Schnitzeljagd im Maislabyrinth in Freihöls

Hier kann man sich schon einmal verirren: Im Maislabyrinth bei Freihöls in Fensterbach. Auf einer Fläche von rund sechs Hektar hat die Familie Pronath einen Irrgarten angesät. Seit Anfang August können Besucher das Labyrinth besuchen und durch den drei Meter hohen Mais laufen.

Bevor das Maisfeld aber eröffnet wurde, liefen bereits im Frühjahr die Vorbereitungen auf Hochtouren. Nach langem Suchen hat sich die Familie schließlich auf ein Muster geeinigt, das von einem Informatiker erstellt wurde. Dieses wurde dann per Mail an die Familie verschickt, auf dem Schlepper-Terminal raufgespielt und anschließend wurde das Bild mit der angehängten Sämaschine gesät. Entstanden ist dabei ein Irrgarten mit einer Kuh, Blumen sowie einem Schmetterling.

Das Muster soll nicht nur die Artenvielfalt symbolisieren, sondern steht auch ganz bewusst für den Landwirtschaftsbetrieb der Familie Pronath. Denn das Ziel des Maislabyrinths sei es, die Verbindung zwischen Verbraucher und Erzeuger zu stärken, erklärt Landwirt Thomas Pronath.
Dafür hat die Familie Pronath auch eine Schnitzeljagd erstellt, die durch den Irrgarten führt.

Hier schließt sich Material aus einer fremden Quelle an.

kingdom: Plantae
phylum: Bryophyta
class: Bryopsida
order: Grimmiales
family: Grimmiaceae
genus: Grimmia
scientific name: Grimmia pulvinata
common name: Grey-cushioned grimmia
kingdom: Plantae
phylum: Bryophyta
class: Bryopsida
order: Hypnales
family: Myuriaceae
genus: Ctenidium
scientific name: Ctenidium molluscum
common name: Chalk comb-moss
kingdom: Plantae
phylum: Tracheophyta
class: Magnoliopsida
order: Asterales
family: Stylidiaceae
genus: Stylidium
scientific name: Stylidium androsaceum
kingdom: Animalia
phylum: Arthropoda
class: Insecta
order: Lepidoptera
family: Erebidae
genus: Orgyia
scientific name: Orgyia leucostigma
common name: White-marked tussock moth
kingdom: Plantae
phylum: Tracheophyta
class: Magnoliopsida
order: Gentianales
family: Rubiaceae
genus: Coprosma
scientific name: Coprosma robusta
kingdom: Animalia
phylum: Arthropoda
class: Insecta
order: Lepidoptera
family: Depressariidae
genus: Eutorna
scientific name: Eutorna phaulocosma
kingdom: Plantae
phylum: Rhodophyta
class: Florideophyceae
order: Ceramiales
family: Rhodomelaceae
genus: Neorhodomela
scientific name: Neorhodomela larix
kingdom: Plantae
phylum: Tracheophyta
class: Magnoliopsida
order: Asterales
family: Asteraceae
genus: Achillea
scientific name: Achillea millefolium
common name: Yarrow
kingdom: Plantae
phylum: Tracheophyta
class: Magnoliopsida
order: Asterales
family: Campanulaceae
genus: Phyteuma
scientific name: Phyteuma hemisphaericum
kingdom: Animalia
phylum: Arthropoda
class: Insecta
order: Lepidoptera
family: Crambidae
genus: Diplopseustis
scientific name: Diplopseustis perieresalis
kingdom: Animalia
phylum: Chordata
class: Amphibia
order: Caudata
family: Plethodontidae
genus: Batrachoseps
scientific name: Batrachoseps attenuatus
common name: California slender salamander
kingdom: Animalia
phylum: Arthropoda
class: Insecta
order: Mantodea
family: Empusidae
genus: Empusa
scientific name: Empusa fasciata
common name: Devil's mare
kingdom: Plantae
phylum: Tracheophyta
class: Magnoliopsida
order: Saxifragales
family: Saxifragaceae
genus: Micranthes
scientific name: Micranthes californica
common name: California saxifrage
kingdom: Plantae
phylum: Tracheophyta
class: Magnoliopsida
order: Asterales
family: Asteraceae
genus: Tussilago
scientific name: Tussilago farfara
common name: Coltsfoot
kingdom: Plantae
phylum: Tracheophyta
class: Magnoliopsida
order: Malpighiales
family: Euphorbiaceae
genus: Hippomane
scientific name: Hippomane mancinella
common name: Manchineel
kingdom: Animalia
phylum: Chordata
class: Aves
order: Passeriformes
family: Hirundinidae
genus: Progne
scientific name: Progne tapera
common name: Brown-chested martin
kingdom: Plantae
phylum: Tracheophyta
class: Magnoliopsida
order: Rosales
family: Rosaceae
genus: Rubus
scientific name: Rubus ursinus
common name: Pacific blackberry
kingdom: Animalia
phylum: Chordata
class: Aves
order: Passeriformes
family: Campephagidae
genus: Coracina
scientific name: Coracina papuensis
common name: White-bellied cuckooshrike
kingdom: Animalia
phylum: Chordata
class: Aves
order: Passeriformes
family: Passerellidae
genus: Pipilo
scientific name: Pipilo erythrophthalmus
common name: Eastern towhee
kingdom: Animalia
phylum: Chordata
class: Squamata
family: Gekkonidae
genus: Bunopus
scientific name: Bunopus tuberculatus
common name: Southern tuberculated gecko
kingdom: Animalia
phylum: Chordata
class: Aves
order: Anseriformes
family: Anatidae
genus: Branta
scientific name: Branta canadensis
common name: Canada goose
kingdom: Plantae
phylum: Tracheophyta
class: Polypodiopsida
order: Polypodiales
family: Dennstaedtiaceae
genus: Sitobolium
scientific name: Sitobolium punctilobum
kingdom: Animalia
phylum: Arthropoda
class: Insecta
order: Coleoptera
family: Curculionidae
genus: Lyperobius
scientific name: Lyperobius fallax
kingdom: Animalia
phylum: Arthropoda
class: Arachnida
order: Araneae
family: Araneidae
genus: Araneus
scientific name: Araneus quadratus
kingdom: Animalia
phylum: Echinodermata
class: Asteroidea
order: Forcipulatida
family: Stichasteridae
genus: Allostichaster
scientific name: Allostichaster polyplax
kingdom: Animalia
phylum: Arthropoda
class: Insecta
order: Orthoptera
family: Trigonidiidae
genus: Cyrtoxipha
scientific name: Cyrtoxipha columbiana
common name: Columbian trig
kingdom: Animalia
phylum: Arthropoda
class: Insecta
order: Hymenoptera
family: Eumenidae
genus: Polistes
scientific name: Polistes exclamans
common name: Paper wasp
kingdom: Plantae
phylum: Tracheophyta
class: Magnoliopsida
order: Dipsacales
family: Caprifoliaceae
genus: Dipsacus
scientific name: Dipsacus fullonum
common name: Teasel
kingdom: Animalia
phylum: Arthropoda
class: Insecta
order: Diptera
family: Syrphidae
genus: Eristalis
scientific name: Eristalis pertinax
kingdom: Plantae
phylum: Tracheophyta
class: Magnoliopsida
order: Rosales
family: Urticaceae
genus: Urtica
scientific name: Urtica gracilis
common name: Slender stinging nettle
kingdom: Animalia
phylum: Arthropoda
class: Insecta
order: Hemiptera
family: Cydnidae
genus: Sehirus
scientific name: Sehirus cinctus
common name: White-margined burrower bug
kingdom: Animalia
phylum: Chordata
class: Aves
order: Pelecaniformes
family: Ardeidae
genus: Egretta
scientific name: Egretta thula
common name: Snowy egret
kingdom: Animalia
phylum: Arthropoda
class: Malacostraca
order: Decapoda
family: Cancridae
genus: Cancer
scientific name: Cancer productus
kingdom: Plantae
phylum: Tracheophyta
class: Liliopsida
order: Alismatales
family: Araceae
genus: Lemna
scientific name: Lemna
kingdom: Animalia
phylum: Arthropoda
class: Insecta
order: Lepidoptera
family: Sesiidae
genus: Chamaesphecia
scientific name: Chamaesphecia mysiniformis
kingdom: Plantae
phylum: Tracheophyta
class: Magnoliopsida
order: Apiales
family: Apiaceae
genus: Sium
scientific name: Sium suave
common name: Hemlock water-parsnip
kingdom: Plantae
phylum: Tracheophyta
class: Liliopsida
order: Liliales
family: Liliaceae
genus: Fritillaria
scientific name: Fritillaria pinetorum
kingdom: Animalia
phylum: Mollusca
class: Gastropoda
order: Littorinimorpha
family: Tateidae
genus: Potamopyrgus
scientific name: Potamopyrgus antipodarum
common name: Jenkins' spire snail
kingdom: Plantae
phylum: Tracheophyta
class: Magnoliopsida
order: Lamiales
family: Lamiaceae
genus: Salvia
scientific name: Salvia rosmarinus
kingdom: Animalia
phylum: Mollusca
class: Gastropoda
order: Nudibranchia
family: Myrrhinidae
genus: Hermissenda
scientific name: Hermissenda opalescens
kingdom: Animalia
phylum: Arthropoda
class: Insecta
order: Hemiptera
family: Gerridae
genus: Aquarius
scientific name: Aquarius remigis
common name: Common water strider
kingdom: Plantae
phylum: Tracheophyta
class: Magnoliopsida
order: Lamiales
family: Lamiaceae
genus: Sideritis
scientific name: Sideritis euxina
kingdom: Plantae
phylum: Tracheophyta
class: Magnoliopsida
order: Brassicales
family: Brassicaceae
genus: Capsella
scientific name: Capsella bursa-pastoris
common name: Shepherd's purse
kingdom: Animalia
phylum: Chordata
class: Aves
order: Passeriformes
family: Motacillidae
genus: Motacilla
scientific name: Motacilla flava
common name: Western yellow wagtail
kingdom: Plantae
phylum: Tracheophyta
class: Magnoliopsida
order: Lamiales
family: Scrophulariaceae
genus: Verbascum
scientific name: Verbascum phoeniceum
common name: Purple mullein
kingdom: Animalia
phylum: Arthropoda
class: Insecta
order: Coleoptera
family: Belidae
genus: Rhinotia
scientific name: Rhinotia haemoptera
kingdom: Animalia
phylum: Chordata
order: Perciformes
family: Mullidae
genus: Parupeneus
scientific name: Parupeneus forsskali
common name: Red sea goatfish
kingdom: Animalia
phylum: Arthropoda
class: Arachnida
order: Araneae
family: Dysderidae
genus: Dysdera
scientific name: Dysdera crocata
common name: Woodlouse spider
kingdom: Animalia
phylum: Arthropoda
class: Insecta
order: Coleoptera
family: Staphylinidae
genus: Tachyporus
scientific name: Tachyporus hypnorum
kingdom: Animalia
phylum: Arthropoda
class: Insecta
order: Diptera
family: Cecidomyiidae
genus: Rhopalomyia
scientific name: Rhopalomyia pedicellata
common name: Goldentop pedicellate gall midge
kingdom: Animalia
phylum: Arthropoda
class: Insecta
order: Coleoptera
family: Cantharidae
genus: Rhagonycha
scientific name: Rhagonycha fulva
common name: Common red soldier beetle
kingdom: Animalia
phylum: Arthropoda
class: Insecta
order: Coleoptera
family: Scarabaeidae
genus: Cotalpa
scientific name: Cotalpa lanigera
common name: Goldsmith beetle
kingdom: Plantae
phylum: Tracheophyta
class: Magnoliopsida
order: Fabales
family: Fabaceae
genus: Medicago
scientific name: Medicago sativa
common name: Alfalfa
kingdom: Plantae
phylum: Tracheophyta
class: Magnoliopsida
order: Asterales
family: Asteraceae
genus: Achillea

Im Labyrinth hat sich an fünf Plätzen verteilt, die Maiskolbe Corny versteckt. Besucher müssen diese finden, um die Fragen des Gewinnspiels beantworten zu können. Dabei sollen die Corny-Jäger mehr über die Landwirtschaft erfahren. Damit es für die Besucher nicht langweilig wird, werden die Fragen und Karten des Gewinnspiels wöchentlich ausgetauscht. Die ausgefüllten Gewinnspielkarten können dann im Briefkasten am Eingang wieder zurückgegeben werden. Unter allen Teilnehmern wird dann der Hauptpreis, ein Tretbulldog für Kinder, verlost.

Sobald der Mais reif ist, wird er geerntet und an die Tiere verfüttert, bevor er dann schließlich in der Biogasanlage landet. Die Ernte erfolgt voraussichtlich Mitte September – so lange ist auch das Maislabyrinth noch für Besucher geöffnet.

Das Maisfeld kann täglich von 9 bis 19 Uhr besucht werden. Via Paypal oder an der Kasse Rosi können Besucher selbstständig bezahlen. Nähere Informationen zu Eintrittspreisen und Anfahrtsweg finden Sie auf der Website www.maislabyrinth-fensterbach.de.